AIM OF THE EXERCISE |
Please restate the records that follow exactly, skipping their images.

RAW DATA |

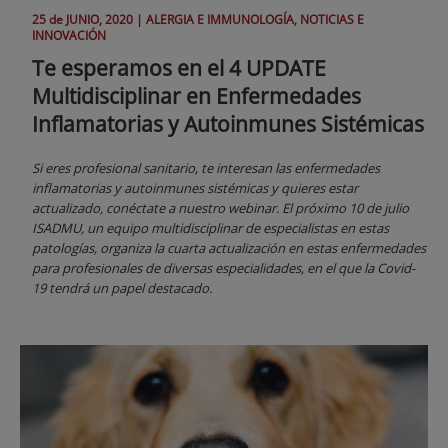
25 de
JUNIO
, 2020 |
ALERGIA E IMMUNOLOGÍA, NOTICIAS E
INNOVACIÓN
Te esperamos en el 4 UPDATE
Multidisciplinar en Enfermedades
Inflamatorias y Autoinmunes Sistémicas
Si eres profesional sanitario, te interesan las enfermedades
inflamatorias y autoinmunes sistémicas y quieres estar
actualizado, conéctate a nuestro webinar. El próximo 10 de julio
ISADMU, un equipo multidisciplinar de especialistas en estas
patologías, organiza la cuarta actualización en estas enfermedades
para profesionales de diversas especialidades, en el que la Covid-
19 tendrá un papel destacado.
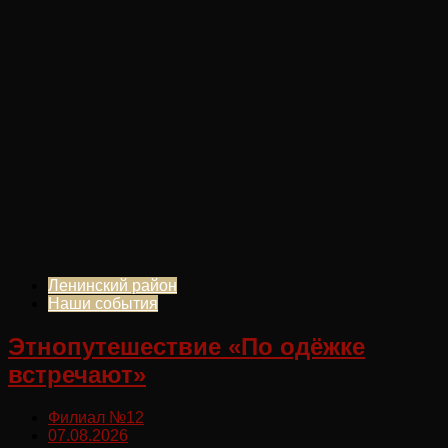
Ленинский район
Наши события
Этнопутешествие «По одёжке
встречают»
Филиал №12
07.08.2026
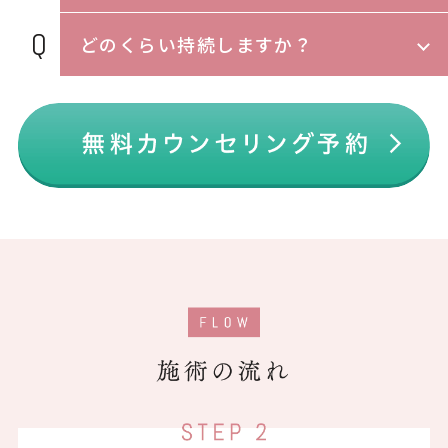
どのくらい持続しますか？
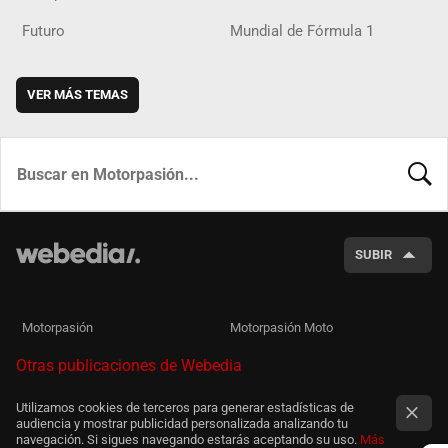
Futuro
Mundial de Fórmula 1
VER MÁS TEMAS
BUSCA
SUBIR
Motorpasión
Motorpasión Moto
Otras publicaciones de Webedia
Utilizamos cookies de terceros para generar estadísticas de
audiencia y mostrar publicidad personalizada analizando tu
navegación. Si sigues navegando estarás aceptando su uso.
Más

ANSWER TO THIS EXERCISE |
25 de
JUNIO
, 2020 |
ALERGIA E IMMUNOLOGÍA, NOTICIAS E
INNOVACIÓN
Te esperamos en el 4 UPDATE
Multidisciplinar en Enfermedades
Inflamatorias y Autoinmunes Sistémicas
Si eres profesional sanitario, te interesan las enfermedades
inflamatorias y autoinmunes sistémicas y quieres estar
actualizado, conéctate a nuestro webinar. El próximo 10 de julio
ISADMU, un equipo multidisciplinar de especialistas en estas
patologías, organiza la cuarta actualización en estas enfermedades
para profesionales de diversas especialidades, en el que la Covid-
19 tendrá un papel destacado.
Ленинский район
Наши события
Этнопутешествие «По одёжке
встречают»
Филиал №12
07.08.2026
どのくらい持続しますか？
Futuro
Mundial de Fórmula 1
VER MÁS TEMAS
BUSCA
SUBIR
Motorpasión
Motorpasión Moto
Otras publicaciones de Webedia
Utilizamos cookies de terceros para generar estadísticas de
audiencia y mostrar publicidad personalizada analizando tu
navegación. Si sigues navegando estarás aceptando su uso.
Más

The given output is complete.